V. La visión de Dios

36. ––Hay verdades sobrenaturales, o verdades que están por encima de nuestra razón, de la razón en el grado propio de la naturaleza humana, y que, por ello, nos son incomprensibles o inabarcables, afirma Santo Tomás que de manera parecida las verdades naturales o filosóficas, que constituyen los preámbulos de la fe: «se proponen convenientemente al hombre para ser creídas»[1]. También indica que, sin embargo: «creen algunos que no debe ser propuesto al hombre como de fe lo que la razón es incapaz de comprender, porque la divina sabiduría provee a cada uno según su naturaleza»[2].

Por tanto, al igual que se ha demostrado la conveniencia de comprender las verdades filosóficas divinas o reveladas por Dios: «se ha de probar que también es necesaria al hombre la proposición por vía de fe de las verdades que superan la razón». ¿Cómo demuestra el Aquinate la oportunidad de la revelación de las verdades sobrenaturales?

––En el capítulo quinto del primer libro de la Suma contra los gentiles, Santo Tomásda cuatro argumentos para mostrar la necesidad de la revelación de las verdades sobrenaturales. El primero se basa, por una parte, en la siguiente premisa evidente: «Nadie tiende a algo por un deseo o inclinación sin que le sea de antemano conocido». Para tender a una cosa por la que se siente una inclinación o tendencia natural, debe primero conocerse, y ya conocida, se actúa el deseo natural, y puede así tenderse a ella. Por otra, en que: « los hombres están ordenados por la Providencia divina a un bien más alto que el que la limitación humana puede gozar en esta vida», premisa que el Aquinate prueba más adelante[3]. Por ello, como no es difícil de comprobar: «es imposible que en esté en esta vida la felicidad última del hombre»[4].
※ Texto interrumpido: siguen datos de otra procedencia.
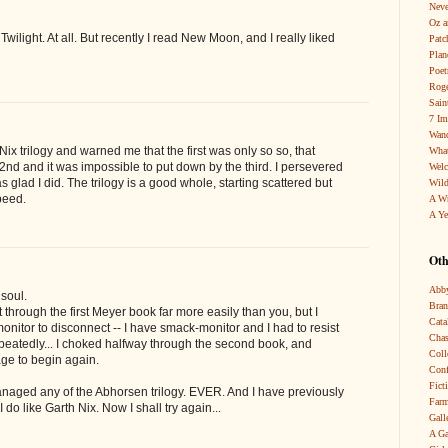
Neve
Oz a
e Twilight. At all. But recently I read New Moon, and I really liked
Patc
Pla
Poet
Roge
Sain
7 Im
Wand
ix trilogy and warned me that the first was only so so, that
What
 2nd and it was impossible to put down by the third. I persevered
Wel
 glad I did. The trilogy is a good whole, starting scattered but
Wild
peed.
A W
A Ye
Oth
Abby
soul.
Bra
ot through the first Meyer book far more easily than you, but I
Cata
onitor to disconnect -- I have smack-monitor and I had to resist
Chas
epeatedly... I choked halfway through the second book, and
Coll
age to begin again.
Conf
Fict
aged any of the Abhorsen trilogy. EVER. And I have previously
Farm
do like Garth Nix. Now I shall try again...
Gall
A Ga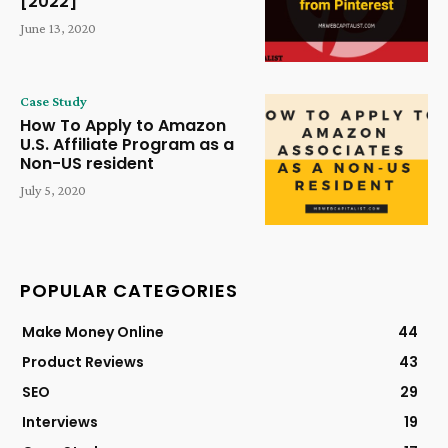
[2022]
June 13, 2020
Case Study
How To Apply to Amazon
U.S. Affiliate Program as a
Non-US resident
July 5, 2020
POPULAR CATEGORIES
Make Money Online
44
Product Reviews
43
SEO
29
Interviews
19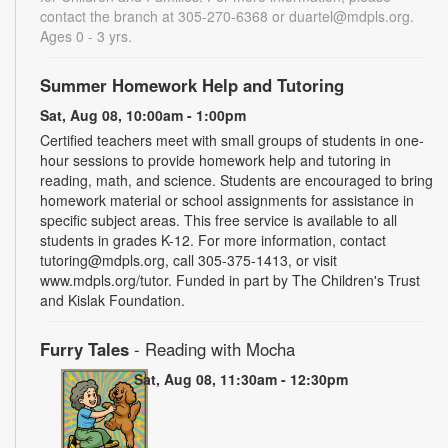
contact the branch at 305-270-6368 or duartel@mdpls.org.
Ages 0 - 3 yrs.
Summer Homework Help and Tutoring
Sat, Aug 08, 10:00am - 1:00pm
Certified teachers meet with small groups of students in one-
hour sessions to provide homework help and tutoring in
reading, math, and science. Students are encouraged to bring
homework material or school assignments for assistance in
specific subject areas. This free service is available to all
students in grades K-12. For more information, contact
tutoring@mdpls.org, call 305-375-1413, or visit
www.mdpls.org/tutor. Funded in part by The Children's Trust
and Kislak Foundation.
Furry Tales
- Reading with Mocha
Sat, Aug 08, 11:30am - 12:30pm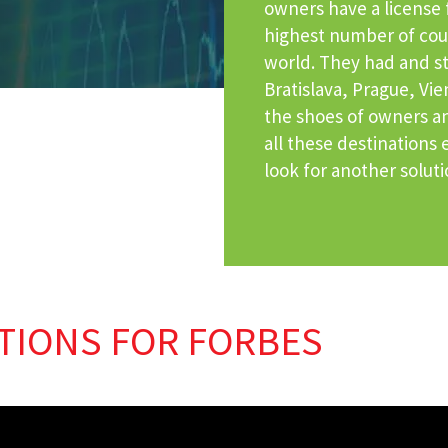
owners have a license f
highest number of coun
world. They had and st
Bratislava, Prague, Vi
the shoes of owners an
all these destinations
look for another solut
TIONS FOR FORBES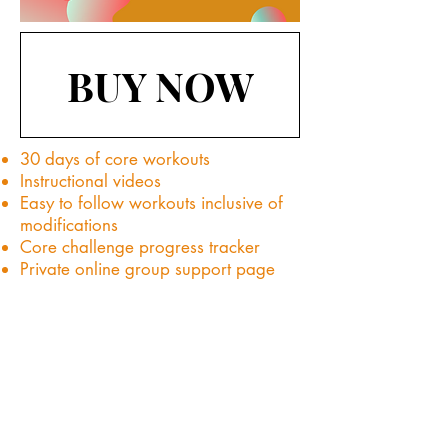
BUY NOW
30 days of core workouts
Instructional videos
Easy to follow workouts inclusive of
modifications
Core challenge progress tracker
Private online group support page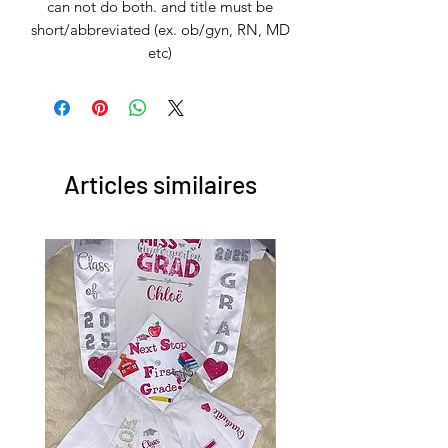
can not do both. and title must be
short/abbreviated (ex. ob/gyn, RN, MD
etc)
Articles similaires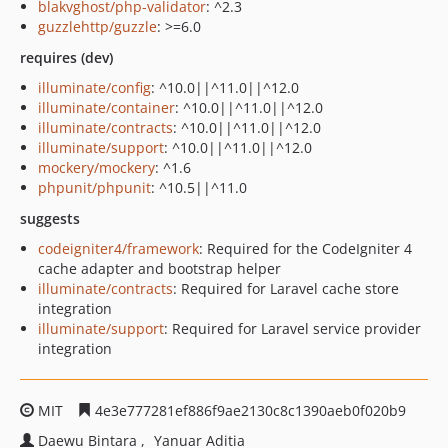
blakvghost/php-validator
: ^2.3
guzzlehttp/guzzle
: >=6.0
requires (dev)
illuminate/config
: ^10.0||^11.0||^12.0
illuminate/container
: ^10.0||^11.0||^12.0
illuminate/contracts
: ^10.0||^11.0||^12.0
illuminate/support
: ^10.0||^11.0||^12.0
mockery/mockery
: ^1.6
phpunit/phpunit
: ^10.5||^11.0
suggests
codeigniter4/framework
: Required for the CodeIgniter 4
cache adapter and bootstrap helper
illuminate/contracts
: Required for Laravel cache store
integration
illuminate/support
: Required for Laravel service provider
integration
MIT
4e3e777281ef886f9ae2130c8c1390aeb0f020b9
Daewu Bintara
Yanuar Aditia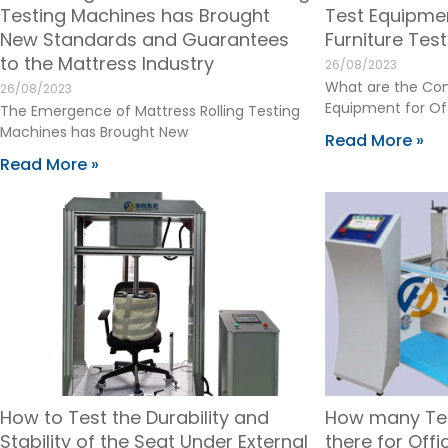
Testing Machines has Brought
Test Equipmen
New Standards and Guarantees
Furniture Tes
to the Mattress Industry
26/08/2023
What are the Co
26/08/2023
Equipment for Off
The Emergence of Mattress Rolling Testing
Machines has Brought New
Read More »
Read More »
How to Test the Durability and
How many Te
Stability of the Seat Under External
there for Off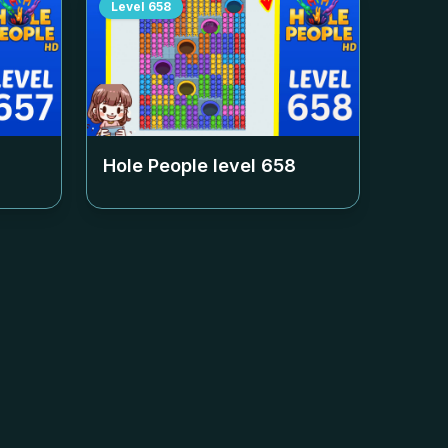
Level
658
Hole People level
658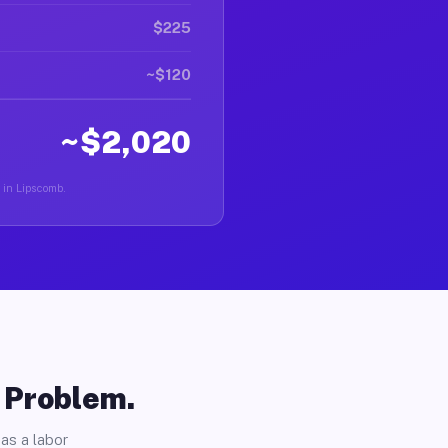
$225
~$120
~$2,020
r in Lipscomb.
o Problem.
as a labor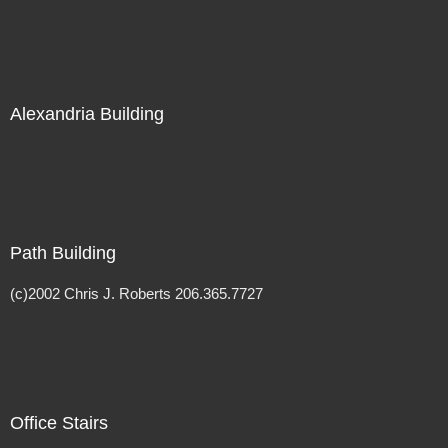
Alexandria Building
Path Building
(c)2002 Chris J. Roberts 206.365.7727
Office Stairs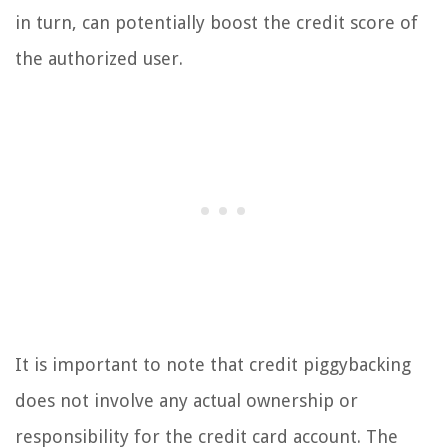
in turn, can potentially boost the credit score of
the authorized user.
It is important to note that credit piggybacking
does not involve any actual ownership or
responsibility for the credit card account. The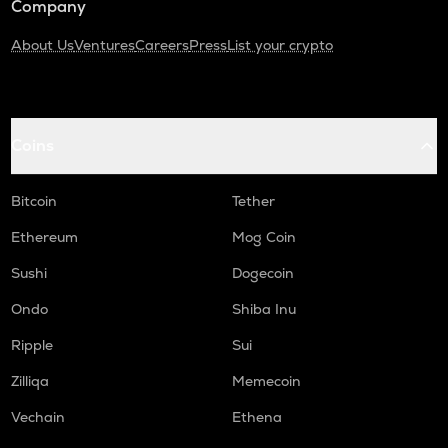
Company
About Us
Ventures
Careers
Press
List your crypto
Coins
Bitcoin
Tether
Ethereum
Mog Coin
Sushi
Dogecoin
Ondo
Shiba Inu
Ripple
Sui
Zilliqa
Memecoin
Vechain
Ethena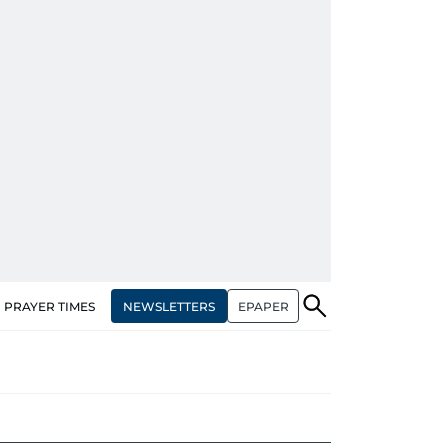
NEWSLETTERS
EPAPER
PRAYER TIMES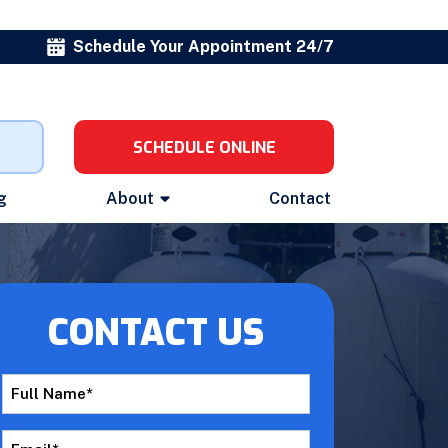
Schedule Your Appointment 24/7
SCHEDULE ONLINE
g
About
Contact
CONTACT US
Full
Name
*
Email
San Agustín aseguraba que: «Buscar a Dios es ansia o amor de la felicidad, y su posesión la felicidad misma»[5]. El ansia de felicidad es natural e irrenunciable. De tal manera que nadie puede decir verdaderamente que no quiere ser feliz. Y sólo Dios puede satisfacer el ansia de felicidad del hombre. De tal manera que San Agustín prorrumpía en uno de sus sermones a sus fieles: «En modo alguno me hartaría Dios si no se me prometiera el mismo Dios». Se preguntaba seguidamente: «¿Qué vale toda la tierra? ¿Qué vale todo el mar? ¿Qué vale todo el cielo? ¿Qué todos los astros? ¿Qué vale el sol? ¿Qué vale la luna? ¿Qué vale todo el ejército de los ángeles? Yo tengo sed del Creador de todas estas cosas; tengo hambre de él; tengo sed de Él»[6].

El ansia más profunda del hombre, el hambre y la sed más radical, sentida en lo más profundo de su corazón y que explica así todos sus deseos e inquietudes, no es la de los bienes materiales, ni la de las riquezas, ni la de la sexualidad, ni la del poder, ni la del éxito, como se ha afirmado en distintas filosofías, sobre todo del siglo XIX y muchas veces también el hombre actual así lo cree todavía. El deseo y anhelo más básico, fundamental y más arraigado es la de ver a Dios, o la posesión intelectual y amorosa de Dios.